Iran formally submitted its response to a US peace proposal on May 10, delivered through Pakistani mediators, as the two nations navigate an escalating conflict that has disrupted global energy flows and sent ripples through crypto markets.
Iranian Foreign Ministry spokesperson Esmaeil Baghaei confirmed the submission. Iran’s state-run IRNA news agency offered a single framing line for the talks: they are “focused exclusively on the cessation of hostilities in the region.”
What’s on the table
The US proposal aims to accomplish three things: halt active hostilities, reopen the Strait of Hormuz, and address concerns about Iran’s nuclear program. Washington’s counter-proposal was itself a response to Iran’s earlier 14-point plan, with back-and-forth discussions ongoing since at least May 7. Secretary of State Marco Rubio said on May 9 that a response was expected imminently, with President Trump suggesting they would “soon know” whether Iran was stalling.
Iranian officials including Ali Safari and Abbas Araqchi have publicly prioritized the cessation of hostilities and reopening the Hormuz corridor, but the Islamic Revolutionary Guard Corps struck a harder tone. The IRGC warned of retaliation against what it characterized as a US blockade.
The US struck at least two Iranian tankers on May 9, one day before Iran’s reply. Iran has claimed it could endure a potential blockade for three to four months, a figure reportedly based on US intelligence assessments.
Why crypto traders are watching the Strait of Hormuz
Roughly a fifth of the world’s daily oil supply passes through the Strait of Hormuz.

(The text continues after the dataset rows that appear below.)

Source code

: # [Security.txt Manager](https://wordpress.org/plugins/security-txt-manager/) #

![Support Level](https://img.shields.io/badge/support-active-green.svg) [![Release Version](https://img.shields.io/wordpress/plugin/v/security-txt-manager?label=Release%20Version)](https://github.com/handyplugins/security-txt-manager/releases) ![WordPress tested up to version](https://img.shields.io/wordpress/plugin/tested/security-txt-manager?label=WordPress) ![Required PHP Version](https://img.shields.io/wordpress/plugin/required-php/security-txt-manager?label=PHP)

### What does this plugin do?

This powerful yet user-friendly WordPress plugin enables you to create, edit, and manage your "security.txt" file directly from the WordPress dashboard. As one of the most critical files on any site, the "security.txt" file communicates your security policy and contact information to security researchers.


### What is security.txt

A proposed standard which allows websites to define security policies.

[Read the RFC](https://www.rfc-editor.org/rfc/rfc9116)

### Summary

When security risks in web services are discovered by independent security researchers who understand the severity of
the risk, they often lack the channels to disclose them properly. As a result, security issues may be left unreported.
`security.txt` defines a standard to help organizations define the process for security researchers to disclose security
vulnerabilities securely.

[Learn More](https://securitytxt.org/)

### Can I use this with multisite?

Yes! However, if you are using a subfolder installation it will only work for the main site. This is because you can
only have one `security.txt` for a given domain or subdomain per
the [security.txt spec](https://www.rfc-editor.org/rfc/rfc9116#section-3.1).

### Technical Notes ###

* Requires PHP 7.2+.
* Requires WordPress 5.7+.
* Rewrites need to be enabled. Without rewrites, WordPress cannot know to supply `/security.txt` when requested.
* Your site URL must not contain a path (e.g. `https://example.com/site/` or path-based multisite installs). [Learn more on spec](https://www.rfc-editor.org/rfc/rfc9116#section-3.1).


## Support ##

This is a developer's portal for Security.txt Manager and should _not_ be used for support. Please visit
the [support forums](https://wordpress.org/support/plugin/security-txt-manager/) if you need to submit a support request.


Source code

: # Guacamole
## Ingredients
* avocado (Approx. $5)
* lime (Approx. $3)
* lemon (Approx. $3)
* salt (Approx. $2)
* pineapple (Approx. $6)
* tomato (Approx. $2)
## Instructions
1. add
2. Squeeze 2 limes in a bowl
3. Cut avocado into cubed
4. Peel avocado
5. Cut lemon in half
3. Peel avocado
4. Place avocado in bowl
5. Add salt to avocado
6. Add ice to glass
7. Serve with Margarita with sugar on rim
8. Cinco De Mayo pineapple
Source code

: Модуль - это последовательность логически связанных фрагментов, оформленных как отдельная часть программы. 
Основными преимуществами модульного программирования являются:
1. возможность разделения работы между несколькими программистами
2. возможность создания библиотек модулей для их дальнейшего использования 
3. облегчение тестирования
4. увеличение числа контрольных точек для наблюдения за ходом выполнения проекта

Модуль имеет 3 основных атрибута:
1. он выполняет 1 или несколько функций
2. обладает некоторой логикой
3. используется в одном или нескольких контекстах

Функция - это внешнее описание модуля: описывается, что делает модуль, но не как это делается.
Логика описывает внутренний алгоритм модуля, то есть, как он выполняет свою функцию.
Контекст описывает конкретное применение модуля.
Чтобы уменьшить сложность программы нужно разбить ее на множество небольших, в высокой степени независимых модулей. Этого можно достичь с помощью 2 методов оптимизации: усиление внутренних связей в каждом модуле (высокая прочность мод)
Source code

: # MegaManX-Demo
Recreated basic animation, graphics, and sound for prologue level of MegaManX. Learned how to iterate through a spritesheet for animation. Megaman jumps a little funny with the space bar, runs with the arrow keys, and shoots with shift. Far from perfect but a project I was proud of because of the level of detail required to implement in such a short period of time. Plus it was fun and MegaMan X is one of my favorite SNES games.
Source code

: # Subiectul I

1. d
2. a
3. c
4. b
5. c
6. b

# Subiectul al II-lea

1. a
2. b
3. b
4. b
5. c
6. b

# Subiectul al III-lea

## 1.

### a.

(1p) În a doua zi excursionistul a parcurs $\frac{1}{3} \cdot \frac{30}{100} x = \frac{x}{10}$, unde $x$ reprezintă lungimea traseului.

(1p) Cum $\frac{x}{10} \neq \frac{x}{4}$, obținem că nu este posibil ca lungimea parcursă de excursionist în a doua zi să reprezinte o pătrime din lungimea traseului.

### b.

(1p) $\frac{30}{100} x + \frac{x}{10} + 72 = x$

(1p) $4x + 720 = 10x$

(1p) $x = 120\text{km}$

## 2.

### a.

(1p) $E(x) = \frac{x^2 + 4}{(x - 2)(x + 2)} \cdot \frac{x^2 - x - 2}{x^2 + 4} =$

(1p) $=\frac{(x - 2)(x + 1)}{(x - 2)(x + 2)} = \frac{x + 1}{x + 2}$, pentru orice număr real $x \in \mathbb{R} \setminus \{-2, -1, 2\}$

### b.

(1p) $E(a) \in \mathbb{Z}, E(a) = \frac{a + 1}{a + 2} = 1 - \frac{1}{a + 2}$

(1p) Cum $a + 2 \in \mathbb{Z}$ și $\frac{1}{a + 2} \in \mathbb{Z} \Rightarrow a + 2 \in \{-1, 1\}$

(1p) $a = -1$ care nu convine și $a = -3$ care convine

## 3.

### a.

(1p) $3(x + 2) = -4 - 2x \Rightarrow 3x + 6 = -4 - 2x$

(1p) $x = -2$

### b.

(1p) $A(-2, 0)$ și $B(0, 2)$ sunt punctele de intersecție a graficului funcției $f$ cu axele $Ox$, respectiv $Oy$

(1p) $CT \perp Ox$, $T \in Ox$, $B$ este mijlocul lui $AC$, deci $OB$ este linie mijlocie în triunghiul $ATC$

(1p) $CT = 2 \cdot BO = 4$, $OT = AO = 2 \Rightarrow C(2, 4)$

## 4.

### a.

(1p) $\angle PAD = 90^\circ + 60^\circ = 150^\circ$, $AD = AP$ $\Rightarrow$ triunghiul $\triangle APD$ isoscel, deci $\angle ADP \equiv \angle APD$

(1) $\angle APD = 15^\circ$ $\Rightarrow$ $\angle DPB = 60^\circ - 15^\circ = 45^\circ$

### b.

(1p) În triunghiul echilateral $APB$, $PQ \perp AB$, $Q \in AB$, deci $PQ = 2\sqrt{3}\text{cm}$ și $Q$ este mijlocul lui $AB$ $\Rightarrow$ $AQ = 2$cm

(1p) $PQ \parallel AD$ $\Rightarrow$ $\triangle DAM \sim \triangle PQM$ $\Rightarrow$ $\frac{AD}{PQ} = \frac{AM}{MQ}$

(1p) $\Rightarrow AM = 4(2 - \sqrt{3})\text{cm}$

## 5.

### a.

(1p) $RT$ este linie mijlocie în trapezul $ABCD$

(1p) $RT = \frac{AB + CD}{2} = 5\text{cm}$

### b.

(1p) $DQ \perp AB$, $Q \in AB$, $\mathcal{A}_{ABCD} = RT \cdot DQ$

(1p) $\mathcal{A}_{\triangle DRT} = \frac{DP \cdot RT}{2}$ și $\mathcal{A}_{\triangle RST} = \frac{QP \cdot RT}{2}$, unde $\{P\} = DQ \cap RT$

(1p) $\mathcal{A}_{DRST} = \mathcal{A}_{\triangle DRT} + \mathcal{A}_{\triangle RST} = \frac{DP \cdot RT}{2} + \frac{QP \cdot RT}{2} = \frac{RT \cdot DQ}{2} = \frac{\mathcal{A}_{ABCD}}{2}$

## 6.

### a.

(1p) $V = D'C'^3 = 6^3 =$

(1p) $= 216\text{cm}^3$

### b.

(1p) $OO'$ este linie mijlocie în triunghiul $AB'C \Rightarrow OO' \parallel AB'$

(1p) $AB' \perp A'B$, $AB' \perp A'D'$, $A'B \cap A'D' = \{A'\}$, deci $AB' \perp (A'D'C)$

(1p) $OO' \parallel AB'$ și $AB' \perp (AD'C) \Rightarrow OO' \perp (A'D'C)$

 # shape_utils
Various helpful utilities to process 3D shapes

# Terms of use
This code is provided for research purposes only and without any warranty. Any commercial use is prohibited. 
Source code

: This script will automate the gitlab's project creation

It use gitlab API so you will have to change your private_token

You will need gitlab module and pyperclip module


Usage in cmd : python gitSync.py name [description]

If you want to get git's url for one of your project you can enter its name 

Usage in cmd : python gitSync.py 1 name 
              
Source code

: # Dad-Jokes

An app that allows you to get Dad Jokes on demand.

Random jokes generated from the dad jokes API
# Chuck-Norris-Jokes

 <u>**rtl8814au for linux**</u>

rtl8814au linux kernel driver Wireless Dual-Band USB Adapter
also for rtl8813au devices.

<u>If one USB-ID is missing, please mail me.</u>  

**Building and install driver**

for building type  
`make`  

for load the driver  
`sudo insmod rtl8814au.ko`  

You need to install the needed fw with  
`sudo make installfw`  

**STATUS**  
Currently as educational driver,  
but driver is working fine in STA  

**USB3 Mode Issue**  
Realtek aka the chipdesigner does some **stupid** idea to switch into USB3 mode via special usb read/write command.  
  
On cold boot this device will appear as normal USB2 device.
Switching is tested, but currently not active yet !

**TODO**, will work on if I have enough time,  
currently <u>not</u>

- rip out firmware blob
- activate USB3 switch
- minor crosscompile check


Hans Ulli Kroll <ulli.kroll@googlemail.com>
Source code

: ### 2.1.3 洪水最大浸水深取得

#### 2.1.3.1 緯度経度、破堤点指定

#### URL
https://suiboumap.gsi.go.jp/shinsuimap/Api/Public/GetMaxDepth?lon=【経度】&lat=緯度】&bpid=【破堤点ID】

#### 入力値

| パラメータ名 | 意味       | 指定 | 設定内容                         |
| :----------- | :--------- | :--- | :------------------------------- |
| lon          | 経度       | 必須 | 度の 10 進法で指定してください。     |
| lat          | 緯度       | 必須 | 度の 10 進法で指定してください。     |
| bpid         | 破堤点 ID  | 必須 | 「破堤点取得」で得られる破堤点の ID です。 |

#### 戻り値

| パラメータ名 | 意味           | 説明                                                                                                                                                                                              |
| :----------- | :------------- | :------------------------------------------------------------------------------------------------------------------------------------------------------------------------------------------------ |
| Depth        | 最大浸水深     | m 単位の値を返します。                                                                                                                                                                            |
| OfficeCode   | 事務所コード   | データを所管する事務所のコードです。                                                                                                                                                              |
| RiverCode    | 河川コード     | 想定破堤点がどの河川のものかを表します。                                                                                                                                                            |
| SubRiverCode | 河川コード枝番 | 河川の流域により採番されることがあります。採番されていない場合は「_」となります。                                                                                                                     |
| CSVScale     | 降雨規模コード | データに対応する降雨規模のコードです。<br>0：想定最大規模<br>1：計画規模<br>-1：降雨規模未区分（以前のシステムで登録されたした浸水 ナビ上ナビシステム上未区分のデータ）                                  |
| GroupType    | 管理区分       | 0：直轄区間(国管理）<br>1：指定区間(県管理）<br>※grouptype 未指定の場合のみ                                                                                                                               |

Bitcoin has shown a notable pattern during this conflict: dips in BTC price have correlated with specific naval skirmishes in the region, while broader upward pressure has built as traders treat Bitcoin as a hedge against geopolitical instability.
Rising energy costs also have a direct mechanical impact on crypto. Higher electricity prices squeeze mining margins, particularly for Bitcoin miners operating on thin profitability. Prolonged Hormuz disruptions could force less efficient mining operations offline, concentrating hashrate among operators with access to cheap renewable energy or fixed-rate power contracts.
Peace versus prolonged conflict: two very different market scenarios
If peace talks gain genuine traction and the Strait of Hormuz reopens to normal traffic, energy prices should stabilize, reducing volatility for energy-linked digital assets and removing the geopolitical risk premium that has supported Bitcoin’s safe-haven narrative. If conflict continues or escalates, Bitcoin could move as much as five percent in either direction on a single headline about a missile strike or a tanker seizure.
Iran’s stated ability to endure a three-to-four-month blockade sets an implicit timeline for how long this elevated volatility regime could persist, with knock-on effects across crypto markets potentially extending well into the summer.